Le gouvernement entend aussi moderniser le recrutement grâce à l'intelligence artificielle (IA). Plusieurs recommandations prévoient un système capable d'associer automatiquement les offres d'emploi aux profils des demandeurs mauriciens afin de démontrer plus facilement l'absence de candidats locaux avant le recours à la maind'oeuvre étrangère. Toutefois, le ministère indique que l'appel d'offres lancé à cet effet a été infructueux.

Il recherche désormais une assistance technique auprès de pays partenaires pour concrétiser ce projet. Le rapport prévoit également plusieurs réformes touchant directement les travailleurs migrants. Maurice poursuit ainsi les négociations d'accords bilatéraux avec plusieurs pays fournisseurs de main-d'oeuvre. Un protocole d'accord a déjà été signé avec l'Inde, tandis que des discussions sont en cours avec le Népal, Madagascar, le Bangladesh, le Ghana, le Pakistan, le Rwanda, le Botswana et l'Arabie saoudite, afin de favoriser un recrutement éthique conforme aux normes internationales.

Transfert ou permis spécial

Parmi les recommandations les plus sensibles figurent celles relatives aux travailleurs victimes d'exploitation. La recommandation 40 prévoit notamment qu'un travailleur migrant puisse bénéficier, à titre provisoire, d'un transfert vers un autre employeur ou d'un permis spécial afin de rester légalement à Maurice lorsqu'il est appelé à témoigner contre un employeur abusif. Cette mesure n'est toujours pas pleinement appliquée et les demandes sont examinées au cas par cas.

Lors des questions supplémentaires, Joanna Bérenger a interrogé le ministre sur cette situation, évoquant des travailleurs qui attendraient parfois jusqu'à deux ans après avoir porté plainte et se retrouvent malgré eux en situation irrégulière. Reza Uteem a expliqué que son ministère ne gère que les permis de travail. Une fois le contrat terminé, le permis de résidence expire automatiquement, et toute prolongation relève du PIO. Il a ajouté que les transferts vers un nouvel employeur sont étudiés individuellement.

Financement

Le ministre a également souligné les difficultés pratiques liées aux litiges entre employeurs et travailleurs migrants. Selon lui, une fois le contrat rompu, se pose la question du financement de l'hébergement, de la nourriture et des besoins quotidiens des travailleurs pendant la durée de la procédure judiciaire. Faute d'un nouvel employeur, ces derniers sont généralement appelés à retourner dans leur pays d'origine, tout en pouvant être représentés devant les tribunaux par procuration.

Plusieurs autres recommandations liées aux conditions de vie des travailleurs migrants restent en cours d'application. Le gouvernement prévoit notamment d'intégrer dans le contrat standard des dispositions relatives au logement, à la nourriture, à la sécurité et au rapatriement des travailleurs étrangers. Ces modifications nécessitent des consultations avec le bureau de l'Attorney General.
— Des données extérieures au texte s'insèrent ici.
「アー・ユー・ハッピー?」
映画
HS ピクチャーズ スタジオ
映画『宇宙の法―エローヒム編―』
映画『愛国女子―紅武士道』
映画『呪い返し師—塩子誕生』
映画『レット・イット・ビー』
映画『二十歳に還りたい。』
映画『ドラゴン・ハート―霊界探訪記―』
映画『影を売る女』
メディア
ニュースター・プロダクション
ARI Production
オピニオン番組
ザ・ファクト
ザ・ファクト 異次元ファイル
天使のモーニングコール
Des amendements législatifs sont également envisagés afin d'étendre automatiquement les conventions collectives aux travailleurs migrants, d'accorder un congé pouvant aller jusqu'à 30 jours après cinq années continues chez un même employeur, et de réviser les infractions prévues par la législation.
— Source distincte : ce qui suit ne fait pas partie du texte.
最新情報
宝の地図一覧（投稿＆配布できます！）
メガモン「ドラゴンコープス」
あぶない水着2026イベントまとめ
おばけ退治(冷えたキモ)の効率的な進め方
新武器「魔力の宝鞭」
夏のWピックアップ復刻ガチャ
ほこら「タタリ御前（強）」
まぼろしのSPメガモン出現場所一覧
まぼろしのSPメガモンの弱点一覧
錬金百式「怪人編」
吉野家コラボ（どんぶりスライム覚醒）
Trois recommandations demeurent au stade pending. La première prévoit la création d'un fonds de soutien financé par une contribution annuelle de Rs 500 par travailleur migrant, versée par les employeurs, afin de couvrir les frais de subsistance et d'assistance juridique en cas de conflit.

La deuxième vise l'introduction d'une gratification en fin de contrat pour les travailleurs étrangers. La troisième propose que tous les employeurs contribuent au prélèvement de 1,5 % prévu par la Human Resource Development Act. Dans les trois cas, le ministère indique que des consultations sont en cours.

D'autres réformes restent également à finaliser, notamment celles concernant les étudiants étrangers souhaitant travailler à temps partiel, la création de nouvelles règles pour les employés de maison étrangers, le renforcement des capacités d'hébergement pour les migrants en situation irrégulière, la mise en place d'un bureau dédié au sein du PIO, l'introduction d'amendes forfaitaires pour certains employeurs en infraction ou encore la révision des contrats de travail pour préciser les modalités de rapatriement. La majorité de ces mesures est attendue progressivement pendant l'exercice financier 2026-2027.